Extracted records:
• • • • •
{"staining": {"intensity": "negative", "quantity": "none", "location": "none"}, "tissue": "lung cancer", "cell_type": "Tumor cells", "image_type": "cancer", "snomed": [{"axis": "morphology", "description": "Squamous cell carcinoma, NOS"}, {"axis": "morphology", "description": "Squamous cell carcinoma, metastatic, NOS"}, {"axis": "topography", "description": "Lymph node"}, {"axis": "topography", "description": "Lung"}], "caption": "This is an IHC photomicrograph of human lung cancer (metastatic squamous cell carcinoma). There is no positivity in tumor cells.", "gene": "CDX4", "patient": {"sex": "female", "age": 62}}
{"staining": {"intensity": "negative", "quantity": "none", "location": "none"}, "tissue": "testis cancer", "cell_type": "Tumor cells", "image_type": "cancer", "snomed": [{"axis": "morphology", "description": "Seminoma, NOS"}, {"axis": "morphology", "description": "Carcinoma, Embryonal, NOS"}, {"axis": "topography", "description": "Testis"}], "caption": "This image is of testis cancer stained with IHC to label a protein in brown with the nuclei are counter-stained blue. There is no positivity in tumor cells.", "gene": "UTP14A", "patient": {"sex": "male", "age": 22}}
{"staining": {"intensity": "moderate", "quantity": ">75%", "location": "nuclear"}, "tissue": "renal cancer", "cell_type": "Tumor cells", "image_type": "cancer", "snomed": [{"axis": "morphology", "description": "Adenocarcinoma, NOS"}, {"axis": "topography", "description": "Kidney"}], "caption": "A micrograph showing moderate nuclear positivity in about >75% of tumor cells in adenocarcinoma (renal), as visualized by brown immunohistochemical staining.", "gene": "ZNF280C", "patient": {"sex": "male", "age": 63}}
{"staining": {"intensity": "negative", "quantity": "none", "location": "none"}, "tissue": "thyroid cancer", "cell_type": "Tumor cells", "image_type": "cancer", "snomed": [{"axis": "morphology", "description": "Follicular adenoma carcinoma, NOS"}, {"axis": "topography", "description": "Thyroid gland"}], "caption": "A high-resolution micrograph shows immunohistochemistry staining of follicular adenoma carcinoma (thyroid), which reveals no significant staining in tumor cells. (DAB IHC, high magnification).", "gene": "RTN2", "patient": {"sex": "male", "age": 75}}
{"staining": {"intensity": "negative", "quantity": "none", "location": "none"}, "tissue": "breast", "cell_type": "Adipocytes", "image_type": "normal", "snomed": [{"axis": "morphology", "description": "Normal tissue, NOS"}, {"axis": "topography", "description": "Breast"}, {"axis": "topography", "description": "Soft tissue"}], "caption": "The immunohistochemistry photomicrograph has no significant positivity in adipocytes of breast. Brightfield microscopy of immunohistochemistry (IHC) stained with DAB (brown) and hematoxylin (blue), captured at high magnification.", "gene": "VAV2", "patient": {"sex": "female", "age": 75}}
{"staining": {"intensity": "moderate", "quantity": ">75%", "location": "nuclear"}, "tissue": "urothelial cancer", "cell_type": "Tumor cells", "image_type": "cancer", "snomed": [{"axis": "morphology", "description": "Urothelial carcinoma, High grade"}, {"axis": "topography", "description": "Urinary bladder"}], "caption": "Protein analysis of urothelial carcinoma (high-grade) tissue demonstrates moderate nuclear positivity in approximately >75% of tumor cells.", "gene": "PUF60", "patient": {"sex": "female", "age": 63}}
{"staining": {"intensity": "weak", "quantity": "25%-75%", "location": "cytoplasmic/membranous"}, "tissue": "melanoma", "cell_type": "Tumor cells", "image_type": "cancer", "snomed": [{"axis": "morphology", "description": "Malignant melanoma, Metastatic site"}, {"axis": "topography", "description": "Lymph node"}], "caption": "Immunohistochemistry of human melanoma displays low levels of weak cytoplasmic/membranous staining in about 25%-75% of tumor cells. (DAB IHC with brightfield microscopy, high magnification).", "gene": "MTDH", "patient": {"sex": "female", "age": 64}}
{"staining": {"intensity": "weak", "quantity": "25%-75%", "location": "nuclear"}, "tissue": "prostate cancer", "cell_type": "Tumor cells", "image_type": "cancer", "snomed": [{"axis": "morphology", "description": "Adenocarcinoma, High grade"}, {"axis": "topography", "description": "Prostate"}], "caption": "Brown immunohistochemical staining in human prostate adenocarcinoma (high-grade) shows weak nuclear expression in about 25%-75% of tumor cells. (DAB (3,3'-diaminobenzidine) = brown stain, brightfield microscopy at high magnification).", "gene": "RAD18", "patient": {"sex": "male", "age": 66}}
• • • • •
▶ _Exercise objective_
Copy, without any change, the lines above from the one containing "of human melanoma" to the end, both ends included. Add nothing else.

▶ _Worked solution_
{"staining": {"intensity": "weak", "quantity": "25%-75%", "location": "cytoplasmic/membranous"}, "tissue": "melanoma", "cell_type": "Tumor cells", "image_type": "cancer", "snomed": [{"axis": "morphology", "description": "Malignant melanoma, Metastatic site"}, {"axis": "topography", "description": "Lymph node"}], "caption": "Immunohistochemistry of human melanoma displays low levels of weak cytoplasmic/membranous staining in about 25%-75% of tumor cells. (DAB IHC with brightfield microscopy, high magnification).", "gene": "MTDH", "patient": {"sex": "female", "age": 64}}
{"staining": {"intensity": "weak", "quantity": "25%-75%", "location": "nuclear"}, "tissue": "prostate cancer", "cell_type": "Tumor cells", "image_type": "cancer", "snomed": [{"axis": "morphology", "description": "Adenocarcinoma, High grade"}, {"axis": "topography", "description": "Prostate"}], "caption": "Brown immunohistochemical staining in human prostate adenocarcinoma (high-grade) shows weak nuclear expression in about 25%-75% of tumor cells. (DAB (3,3'-diaminobenzidine) = brown stain, brightfield microscopy at high magnification).", "gene": "RAD18", "patient": {"sex": "male", "age": 66}}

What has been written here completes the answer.